Nice vid Kiwi, great shots!


----------



## .aspx (Feb 12, 2007)

Bad-:censored: f:censored:ing video!

I'm guessing that it takes awhile to learn how to operate one of this things.


----------



## shokidq (Feb 12, 2007)

.aspx said:


> Bad-:censored: f:censored:ing video!
> 
> I'm guessing that it takes awhile to learn how to operate one of this things.



not really, the problem with them is they keep breaking down or at least the ones from the mid late 90's did when we owned them. went through 4 measuring wheel cables in the head in one day and 2 days for new ones to arrive. we owned a valmet 901 4 wheel which averaged downtime of 4 days out of seven but it still made us a profit although timber was still worth something back then.


----------



## Kiwilogger (Feb 13, 2007)

The waratah's don't break down. This one is 4 years old, and apart from a new computer (2 days lost), the odd calibration problem (operator error) it has been totally trouble free. The brand new one our boss bought 6 mths ago is pretty awesome. Its on a 30 tonne hitachi with a high and wide kit. Great machine.

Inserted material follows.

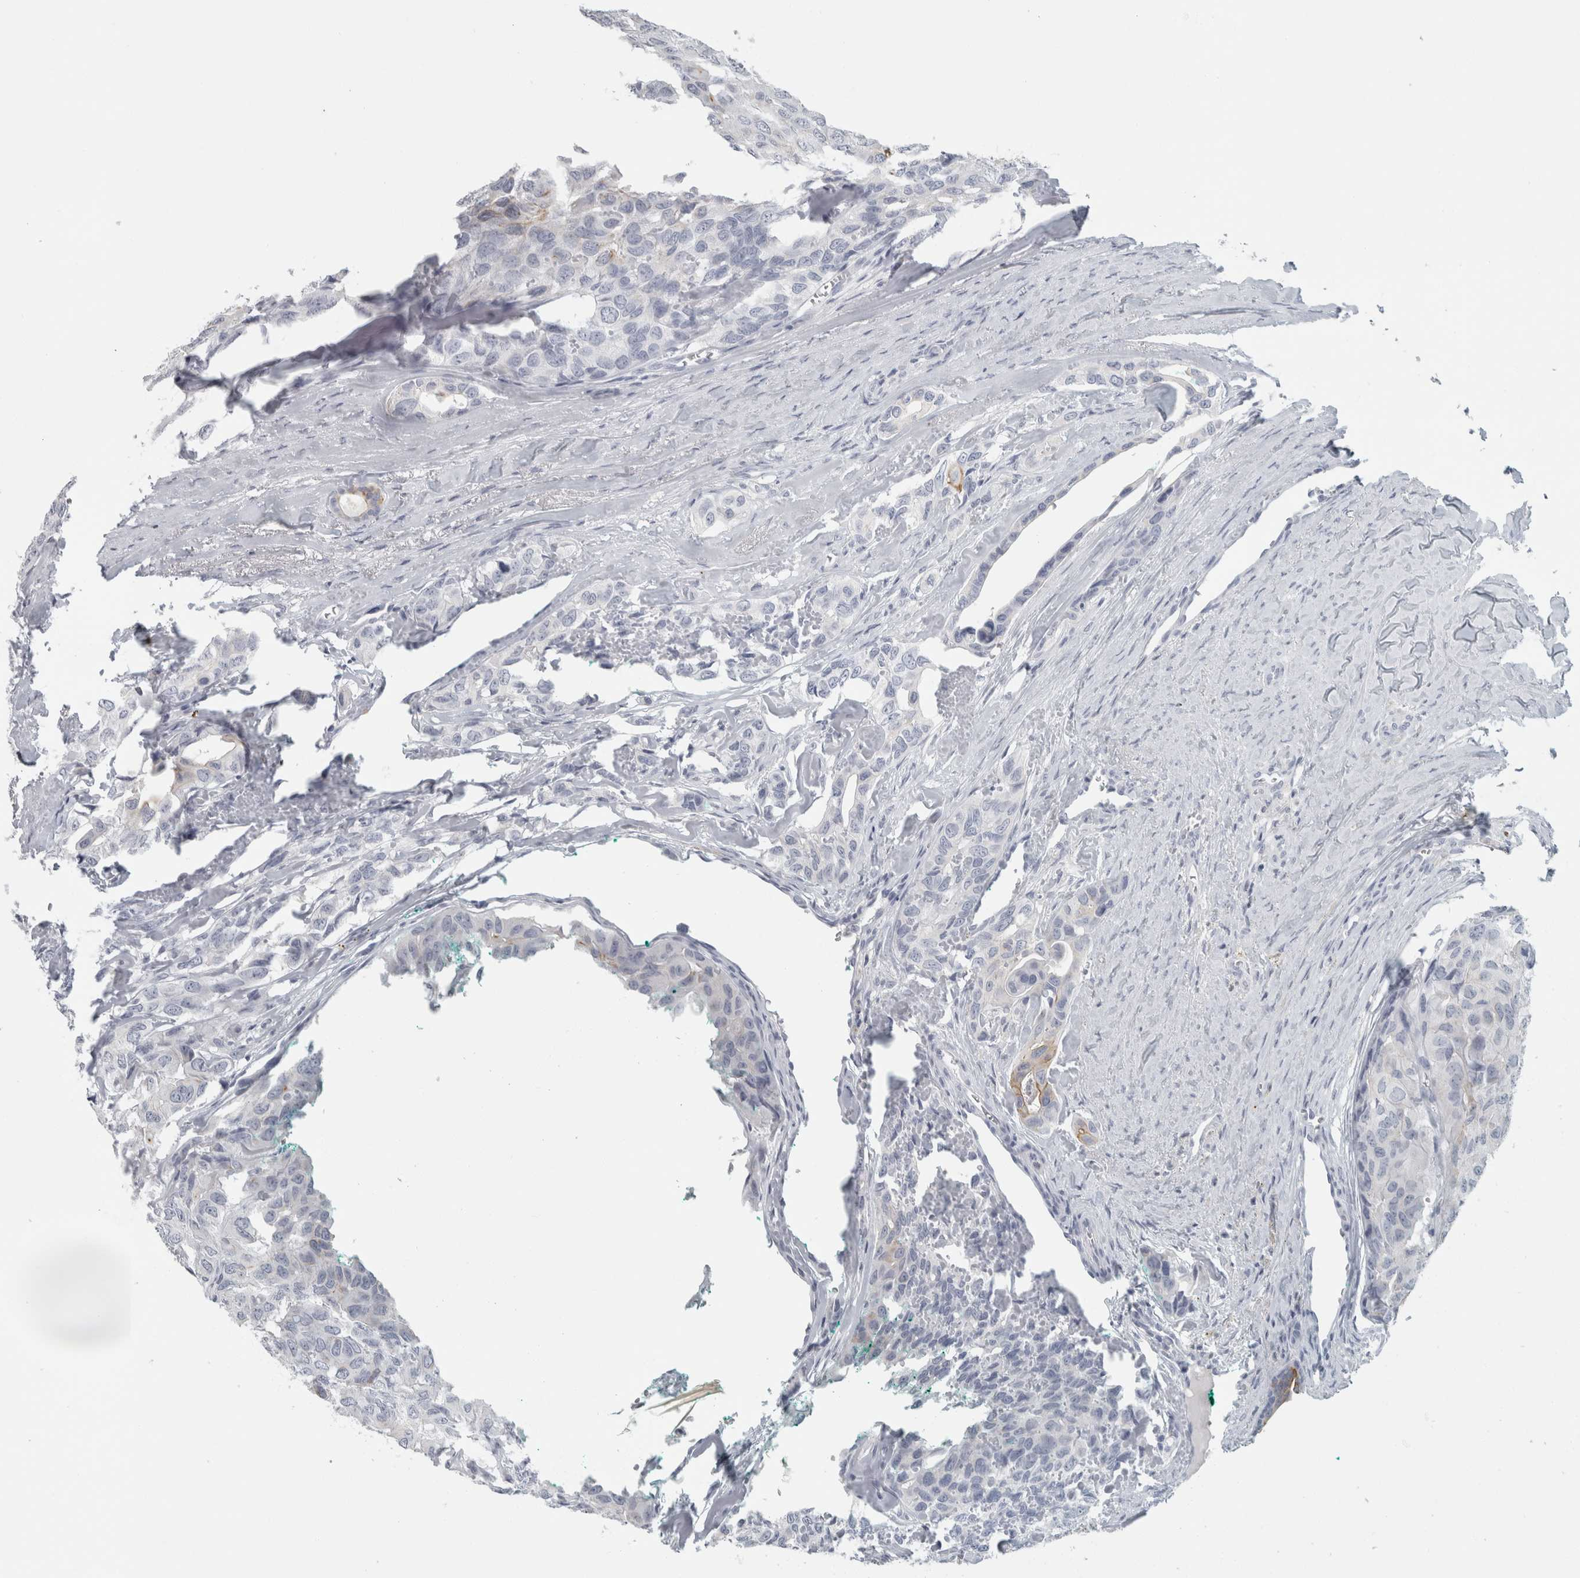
{"staining": {"intensity": "negative", "quantity": "none", "location": "none"}, "tissue": "head and neck cancer", "cell_type": "Tumor cells", "image_type": "cancer", "snomed": [{"axis": "morphology", "description": "Adenocarcinoma, NOS"}, {"axis": "topography", "description": "Salivary gland, NOS"}, {"axis": "topography", "description": "Head-Neck"}], "caption": "This is a photomicrograph of IHC staining of adenocarcinoma (head and neck), which shows no expression in tumor cells. (DAB IHC visualized using brightfield microscopy, high magnification).", "gene": "SLC28A3", "patient": {"sex": "female", "age": 76}}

If you can operate a knuckle boom loader well, then it really doesn't take much to learn. Processing under a yarder is fairly basic, felling with them requires a little more thought.

Big difference though between someone who can do the job, and a damn good operator.


----------



## ericjeeper (Feb 13, 2007)

*why bucking the firewood?*

why did he buck several pieces of firewood? was it to reset the measuring device?


----------



## shokidq (Feb 13, 2007)

Kiwilogger said:


> The waratah's don't break down. This one is 4 years old, and apart from a new computer (2 days lost), the odd calibration problem (operator error) it has been totally trouble free. The brand new one our boss bought 6 mths ago is pretty awesome. Its on a 30 tonne hitachi with a high and wide kit. Great machine.
> 
> If you can operate a knuckle boom loader well, then it really doesn't take much to learn. Processing under a yarder is fairly basic, felling with them requires a little more thought.
> 
> Big difference though between someone who can do the job, and a damn good operator.

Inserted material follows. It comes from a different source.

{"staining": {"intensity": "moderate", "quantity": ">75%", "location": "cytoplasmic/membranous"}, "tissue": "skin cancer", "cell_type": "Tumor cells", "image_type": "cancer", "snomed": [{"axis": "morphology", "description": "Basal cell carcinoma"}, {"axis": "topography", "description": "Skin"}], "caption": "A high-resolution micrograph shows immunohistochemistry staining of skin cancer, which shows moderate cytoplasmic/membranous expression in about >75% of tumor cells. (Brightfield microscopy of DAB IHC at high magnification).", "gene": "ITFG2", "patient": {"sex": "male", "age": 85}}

2nd that about the operators, we had a 1st thinnings larch/scots pine & sitka 2m & 3m lenghs with an extraction of 100yds and we were cutting more than twice as fast as the forwarder could extract it.


----------



## Kiwilogger (Feb 14, 2007)

ericjeeper said:


> why did he buck several pieces of firewood? was it to reset the measuring device?




Yep. You got it.


----------